## DOCUMENT SEGMENT
It's not just a matter of "not questioning" either. There is a constant institutionalised bombardment, ranging from blatant to sublimal, designed to re-inforce the anti-truths and reversals of reality that the meat industry depends upon.
Words of great wisdom there LVOmnis now, are the people we used to be.
I still have the screaming hump with all the veg-heads I ever met who timidly tried tickling the concrete reinforced bunker of my ignorance with feather dusters. If they had had 'compassion' for me, or for the stream of 'victims' I was creating at the time, they would have taken sledgehammers to it.
All done in the best possible taste ...
The greatest mistake is to do nothing because you can only do a little.
I cannot edit my post for some reason, but I want to add, the OP has done just that, I am not judging her.
The greatest mistake is to do nothing because you can only do a little.
Festered, are you saying I'm unable to think for myself?
Cupid. You are strong and forceful with your opinions and no doubt before you became a vegan, you were equally strong and forceful with your opinions. I think it's a bit rich though if/when we present ourselves as the victims and blame others because they didn't try hard enough to persuade us to go veggie/vegan. We expect omnis to take full responsibility for their actions but this has to apply to us too when we were omnis.
Leedsveg
This is soo true, my parents have struggled with the idea of me being vegan, even though I live away to study. But over Christmas a rather large debate came up and my Mum will not accept that a cow has to be pregnant to produce the milk.. Does anyone have any evidence from a website somewhere to prove that they do? You and I know its true but others find it difficult to accept!

(Stored items)
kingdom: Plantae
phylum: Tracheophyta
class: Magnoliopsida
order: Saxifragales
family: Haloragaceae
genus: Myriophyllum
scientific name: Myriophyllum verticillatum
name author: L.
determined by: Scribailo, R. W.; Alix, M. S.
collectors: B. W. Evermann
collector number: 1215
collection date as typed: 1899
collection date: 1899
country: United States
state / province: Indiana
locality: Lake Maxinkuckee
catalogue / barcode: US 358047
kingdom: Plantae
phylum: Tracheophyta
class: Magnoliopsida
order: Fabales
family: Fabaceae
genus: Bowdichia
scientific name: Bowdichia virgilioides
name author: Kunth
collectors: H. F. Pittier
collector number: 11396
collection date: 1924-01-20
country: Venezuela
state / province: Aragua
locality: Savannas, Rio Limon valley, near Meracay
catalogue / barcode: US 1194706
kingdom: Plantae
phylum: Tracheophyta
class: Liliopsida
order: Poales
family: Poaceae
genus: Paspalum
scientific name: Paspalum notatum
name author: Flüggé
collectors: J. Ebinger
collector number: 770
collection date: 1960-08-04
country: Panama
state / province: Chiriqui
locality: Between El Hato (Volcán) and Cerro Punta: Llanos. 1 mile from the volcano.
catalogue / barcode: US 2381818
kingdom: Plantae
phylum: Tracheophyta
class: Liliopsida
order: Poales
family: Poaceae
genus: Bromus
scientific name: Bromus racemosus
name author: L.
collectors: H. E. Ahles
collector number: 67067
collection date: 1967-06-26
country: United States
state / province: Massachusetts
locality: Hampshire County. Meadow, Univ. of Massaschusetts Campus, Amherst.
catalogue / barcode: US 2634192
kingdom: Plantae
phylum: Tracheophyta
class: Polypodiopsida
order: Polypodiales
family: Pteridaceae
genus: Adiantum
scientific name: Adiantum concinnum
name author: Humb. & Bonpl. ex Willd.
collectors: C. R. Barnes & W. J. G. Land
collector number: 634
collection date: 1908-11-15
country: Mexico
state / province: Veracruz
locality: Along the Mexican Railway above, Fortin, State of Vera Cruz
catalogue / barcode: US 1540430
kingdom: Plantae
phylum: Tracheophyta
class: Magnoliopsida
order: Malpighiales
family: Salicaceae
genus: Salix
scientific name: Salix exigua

## REQUIRED ACTION 1
Give every hyphenated word that appears in the forum thread on going vegan.
## REQUIRED ACTION 2
Pick up the forum thread on going vegan after its final post and write the next part.

## RESPONSE 1
re-inforce, anti-truths, veg-heads

## RESPONSE 2
Does anyone also have the problem that people will talk about things but if you show them evidence from a vegan website their immediate response is that the view is biased.. Well surely people who believe the ethics of eating animals and dairy to be wrong are going to be the ones to research it? If a Doctor turned around and provided you advice on how to best maintain one of your organs after researching it themself, would you turn around and say Im sorry your information is biased, do you have any unbiased evidence? Bah!!
Hi phiewe - there is an earlier thread here http://www.veganforum.com/forums/sho...dairy-industry where I and others posted some links that may provide you with ammunition. I think I found some from DEFRA which as a government department can't be accused of having a vegan bias. Shout if you don't see what you need and I'll have a further dig.
I think it's true that cows can go on producing milk for a long time after having a calf but to maintain the required levels of "productivity" they need to have more calves. I don't think they will produce milk without having at least one calf unless there is some hormonal abnormality.
I suspect that part of the problem is that people just won't listen to this sort of information until they're in some sense "ready" for it - so (even if they're not as forceful as Cupid Stunt ) it would probably difficult to persuade them to take it in before that time. I think if you stick to being vegan for a while and show that you're happy and healthy with it, your family may listen a bit more later.
Cupid. I'm afraid I just couldn't see you as a brain-washed victim nor could I imagine, in view of your personality, that veg-heads would have found you in your omni days, an 'easy convert'. So these veg-heads lacked compassion because they didn't try harder? Mm. I'd love to hear their side of the story!
lv
(add to last post because edit function not working)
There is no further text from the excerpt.